Per Goodwrenchintimidators tip, Ive been using denatured alcohol to strip tycos. Its worked on most all Ive tried, but there was one '60 'Vette in the Wipeout hot rods trip that refused to come off worth a damn. But everything else, it works great. An old toothbrush for the flat broad areas, and a toothpick for the crevasses and it works great. Doesnt hurt the plastic either.


----------



## GoodwrenchIntim (Feb 22, 2005)

grungerockjeepe said:


> Per Goodwrenchintimidators tip, Ive been using denatured alcohol to strip tycos. Its worked on most all Ive tried, but there was one '60 'Vette in the Wipeout hot rods trip that refused to come off worth a damn. But everything else, it works great. An old toothbrush for the flat broad areas, and a toothpick for the crevasses and it works great. Doesnt hurt the plastic either.


The kellogs monte carlo with the starbust on the trunk is another SOB to strip, Just let it soak an use a rag soaked in DA and some elbo grease ever few hours an you will get that vette stripped


----------



## coach61 (Sep 6, 2004)

GoodwrenchIntim said:


> The kellogs monte carlo with the starbust on the trunk is another SOB to strip, Just let it soak an use a rag soaked in DA and some elbo grease ever few hours an you will get that vette stripped



Or use ELO and be done in 15 minutes and not even spill your coffee.. lol...


Dave


----------



## roadrner (Jul 21, 1999)

joez870 said:


> I thought everyone heated their shakey cans?
> I fill the bathroom sink with hot water and stand several cans in it.
> After five minutes, I head to the slotcave, roll a couple of the cans in a towel to preserve the heat while I spray the first of them. I still have heated paint after a half hour and move on to the next one.
> 
> Works GREAT! :thumbsup:


Heating up cans of spray paint was the best tip an old time modeler gave me awhile back. Couldn't believe the difference when I first tried warmed spray cans.  

:thumbsup::thumbsup: rr


----------



## Wizard Of Iz (Sep 8, 2006)

Back-in-the-day ..... when I used rattle cans, I would nuke water in those red party cups we all remember from college for however many colors I was painting. Then I just kept the cans in the hot water until I was ready to spray.

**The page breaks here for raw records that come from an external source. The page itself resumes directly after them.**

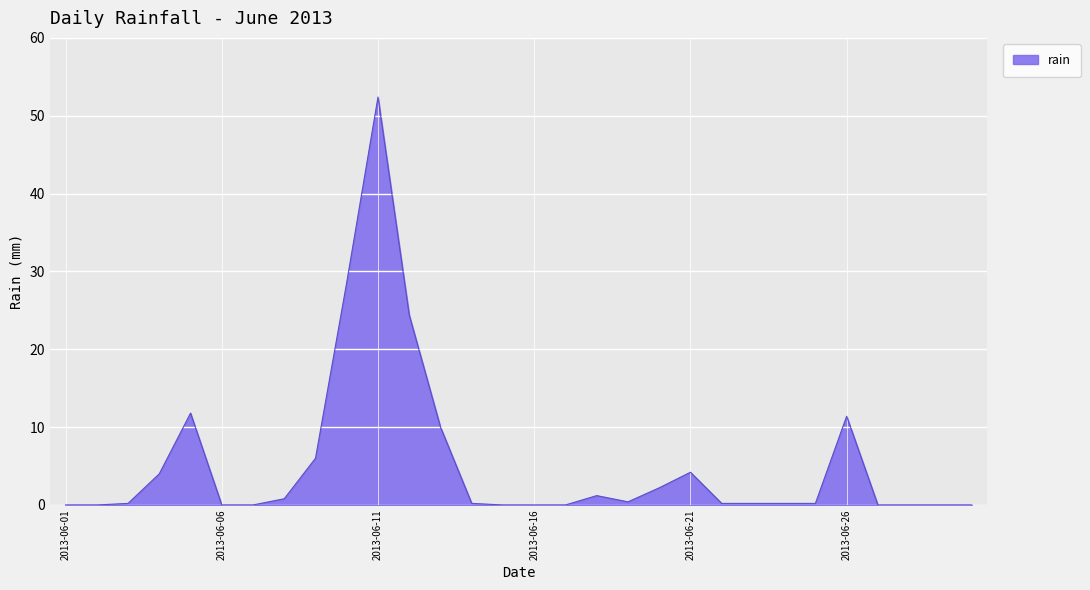

What is the greatest value displayed?

52.4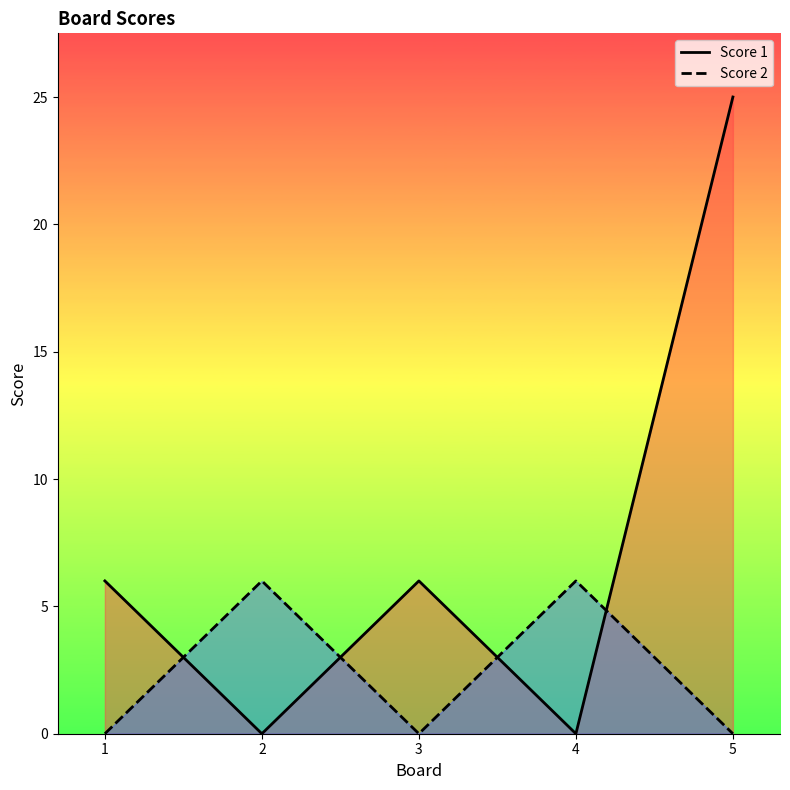

What are all the series names shown in the legend?

Score 1, Score 2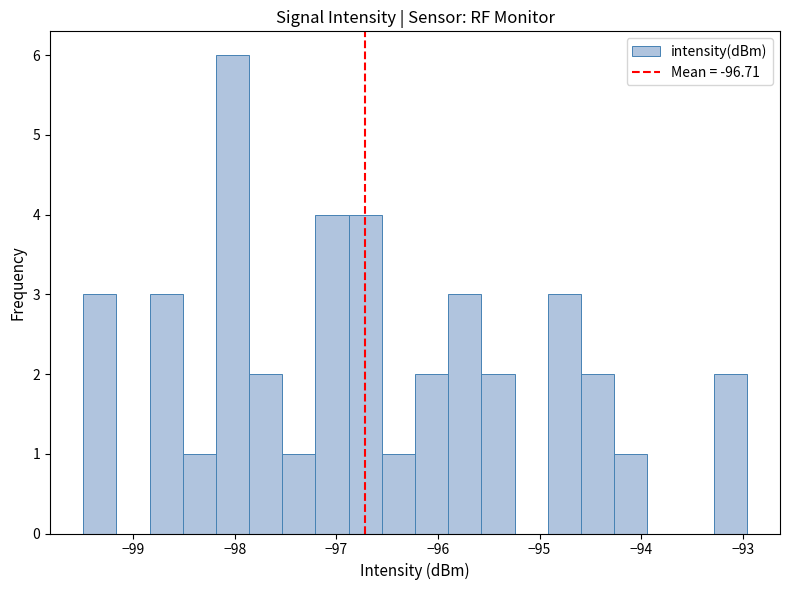

Around what value on the x-axis is the tallest bar? Give the approximate position of its centre, as read against the axis.

-98.0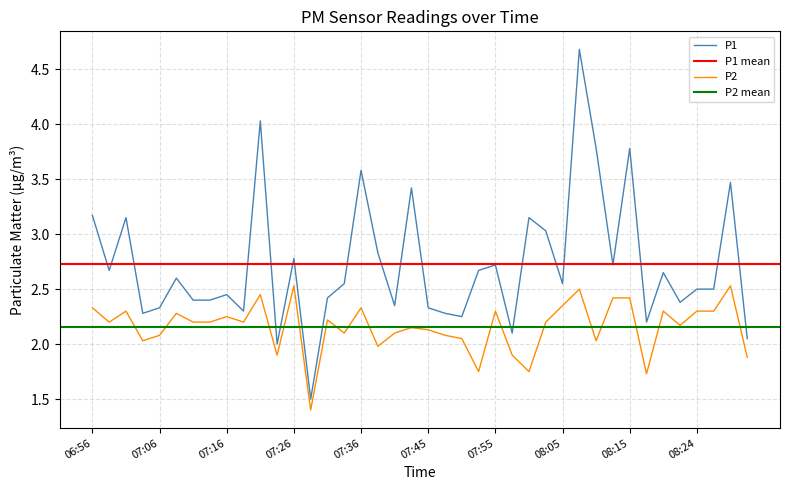

What is the average value of the P2 series?

2.2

It worked really well but, wow, I don't miss that. These days you can pick up a Paasche dual-action airbrush from Bear Air for $59.95. Then pick up a cheap compressor from Harbor Freight for $69.99 --- and it's often on sale for $59. Now you're always in control of the flow of paint and air.


----------



## Mexkilbee (Apr 17, 2008)

I use the stationary tub in the basement, it holds more hot water, which keeps the paint warmer longer and it's in the basement were I spray. 
COACH 61, ELO is that the pactra stuff? If it is I did a Scalelectric 1/32 Cadilac LMP car awhile back and it desolved the car. Left it in for an hour or so as many other cars, but when i went to hit it with a toothrush, the body desoved in my hand, it stunk, but it was actually pretty cool effect, like a special effect in a movie.
I have used Easy Off oven cleaner with great success on styren models, and have had good results using Simple Green (straight from the jug) with even better results. No nasty fumes or stinging hands either. 
The air brush is nice, but it does lead to more potential problems.... Was it cleaned out properly the last time it was used, you have to set up and clean up before and after, (and like mentioned in an earlier reply, the race starts in an hour, i got to get this car painted,  Also dont forget the water trap and regulator $15.00 more. i would use my airbrush more, but i usually dont have that big of a project going, and the convienance of the the rattle can is nice.


----------



## dkreibich (Mar 11, 2009)

will heating up the paint make it cover less? or more runny? I have never tried it and I would have to go to shoot black over red and not have it cover completely and have to coat again with tape already laid down...or will this be fine. I'm new to all of this. I have done small things before but first on my own without any help. So any advice is useful  thanks to everyone for your responses...


----------



## Mexkilbee (Apr 17, 2008)

Heating up the paint will make it cover better, and if you keep in mind the paint is going to flow you will be ok if the finish is a little orange peely cause once the paint settles it will dry smooth and flat. If you keep spraying til you have the finished Finish your looking for, in five minutes it will be "Curtians" for you. Sags, runs, drips oh my!


----------



## dkreibich (Mar 11, 2009)

ok thank you


----------



## roadrner (Jul 21, 1999)

It will definitely go on smoother and cover better. I believe it even dries a little faster.  rr


----------



## dkreibich (Mar 11, 2009)

i just sprayed black over the red and well...it doesnt' cover. It appears to combine with the red and have a wash away effect. I think it will work for what i'm doing, but I wont be using any more krylon paints anymore. Looks like I'll go cheaper and try rustolium!

Drew Kreibich
www.rchora.com


----------